Localization of specific peptides, proteins, and macromolecular complexes to the mitochondria in mammalian cells is generally accomplished through the use of peptide signals that mediate transport to the organelle. Recombinant plasmids have been constructed that contain a fusion protein consisting of the yellow-green variant (referred to as enhanced yellow fluorescent protein; EYFP) of the Aequorea victoria green fluorescent protein (GFP) coupled to the mitochondrial targeting nucleotide sequence from subunit VIII of human cytochrome C oxidase. Upon transcription and translation of the plasmid in transfected mammalian hosts, the mitochondrial localization signal is responsible for transport and distribution of the fluorescent protein chimera throughout the cellular mitochondrial network. Tubular mitochondria can be subsequently visualized using fluorescence microscopy.
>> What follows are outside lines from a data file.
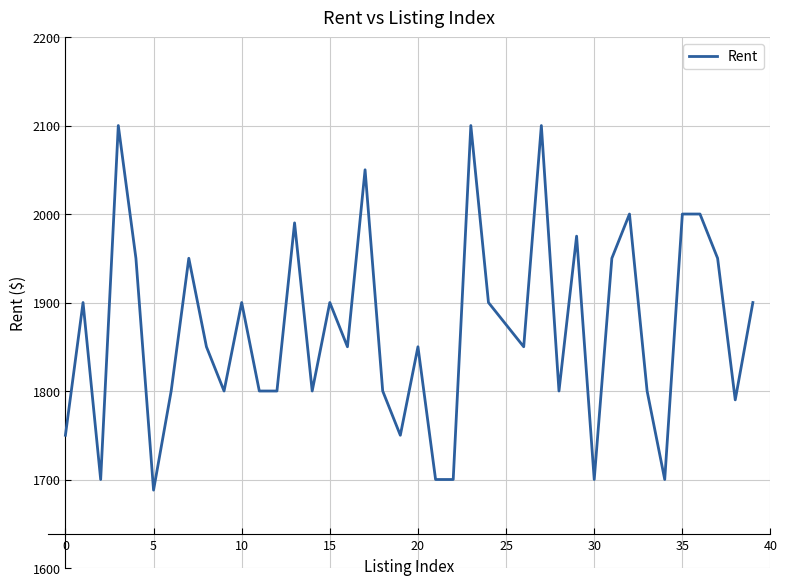

What is the difference between the maximum and minimum values?

412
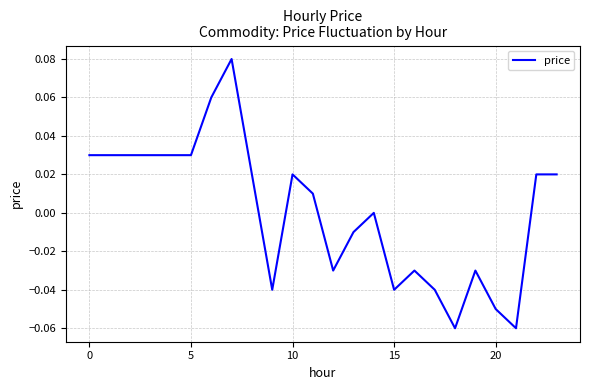

What is the maximum value shown in the chart?

0.1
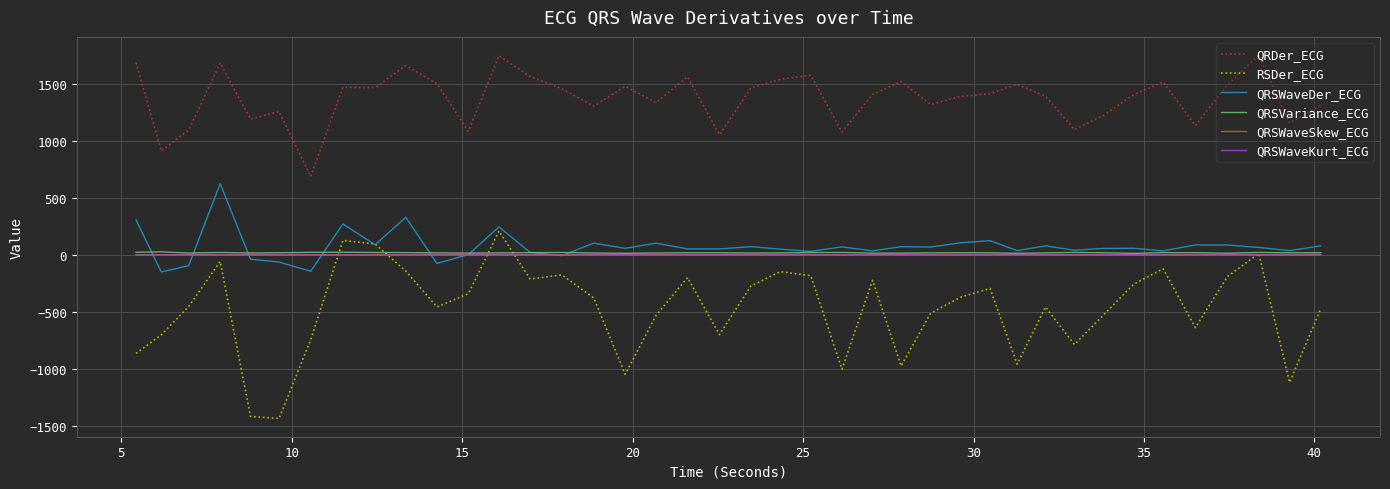

Which series has the largest total across all categories?

QRDer_ECG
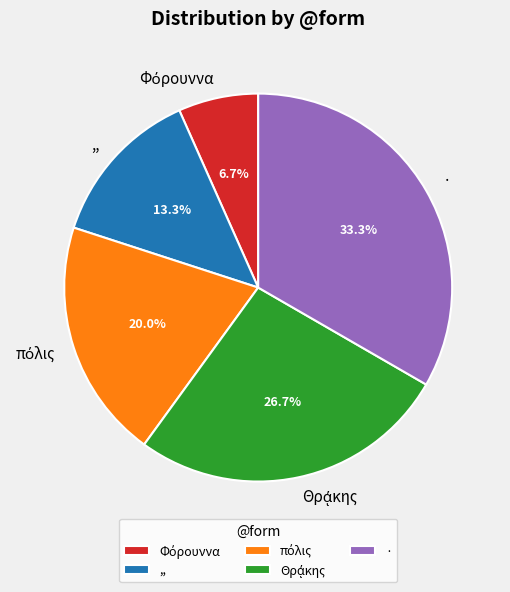

Is it true that ,, is 26% of the pie?

False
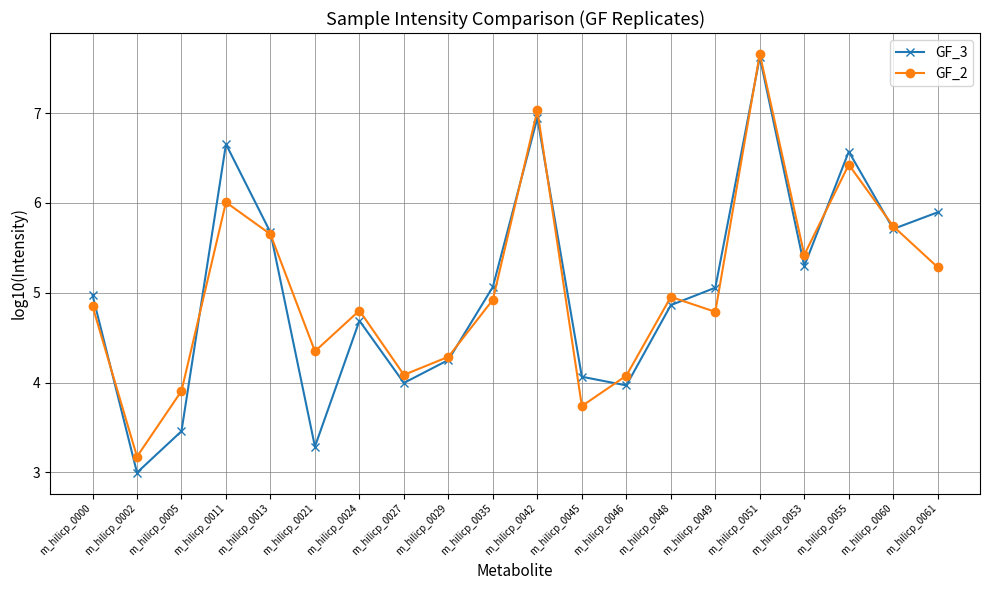

How many data points in GF_3 are less than 5?

10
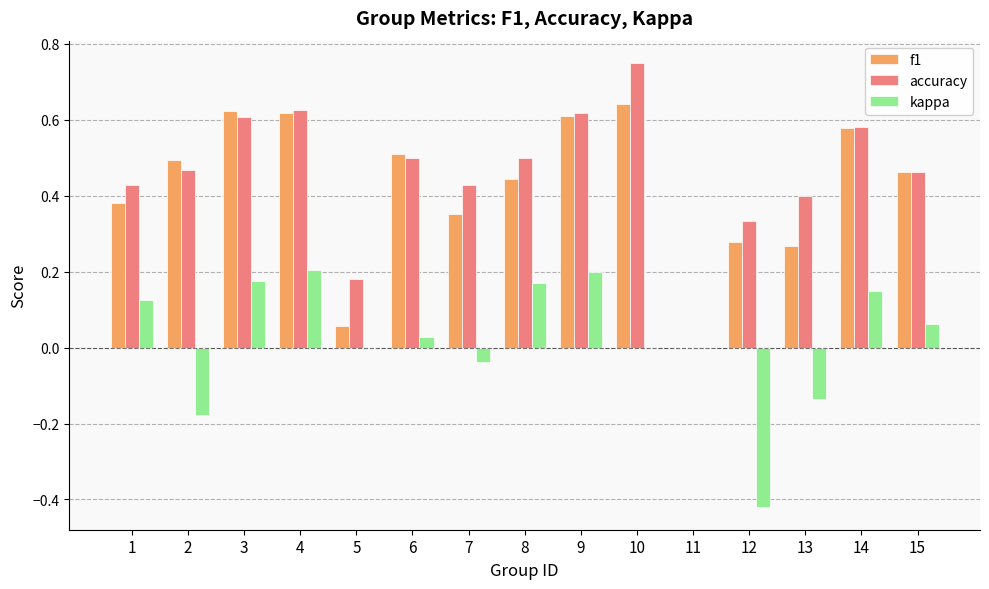

What is the sum of all accuracy values?

6.9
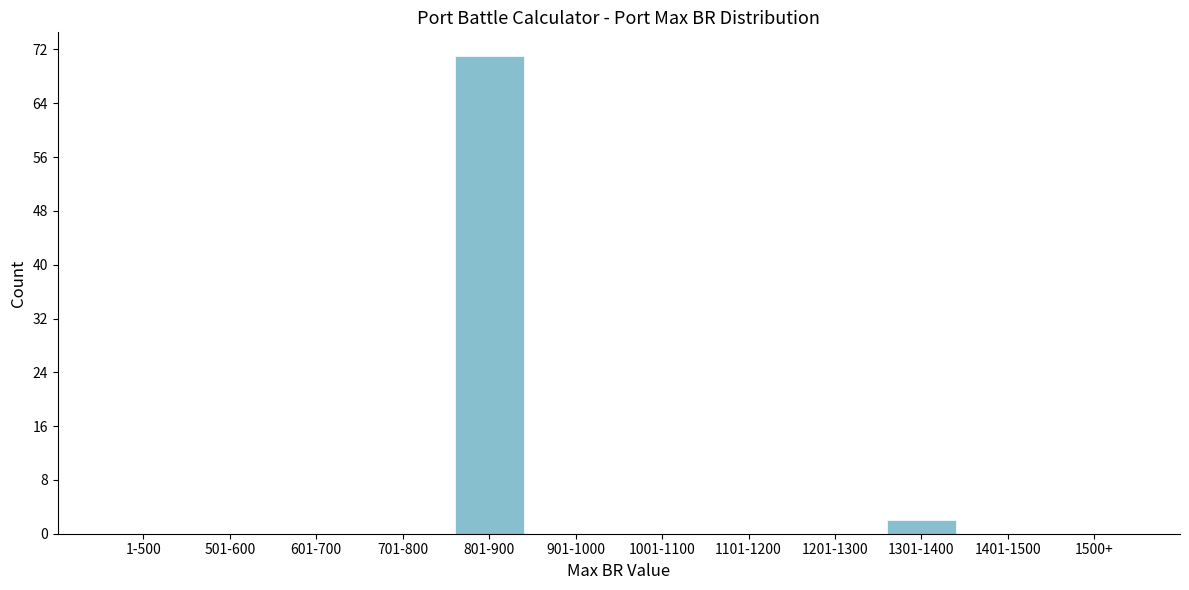

Reading left to right, extract all data points from this chart.

1-500=0	501-600=0	601-700=0	701-800=0	801-900=71	901-1000=0	1001-1100=0	1101-1200=0	1201-1300=0	1301-1400=2	1401-1500=0	1500+=0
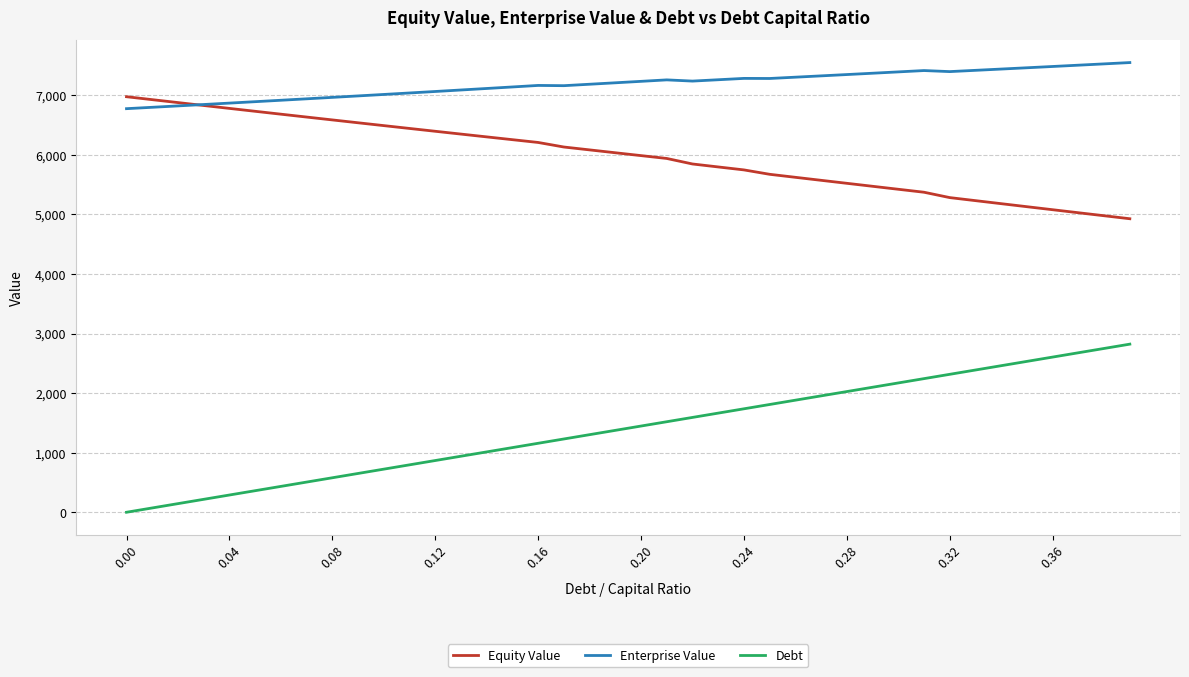

What is the greatest value displayed?

7547.8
The semi-confluent culture of MDCK cells illustrated above was first transiently transfected with a plasmid chimera containing the coding sequence for enhanced yellow fluorescent protein fused to the mitochondrial targeting sequence from subunit VIII of human cytochrome C oxidase. After fixation and permeabilization, the cells were counterstained for filamentous actin with Alexa Fluor 546 conjugated to phalloidin and for DNA with the nuclear-specific dye, DAPI. Images were recorded in grayscale with a QImaging Retiga Fast-EXi camera system coupled to an Olympus BX-51 microscope equipped with bandpass emission fluorescence filter optical blocks provided by Omega Optical. During the processing stage, individual image channels were pseudocolored with RGB values corresponding to each of the fluorophore emission spectral profiles.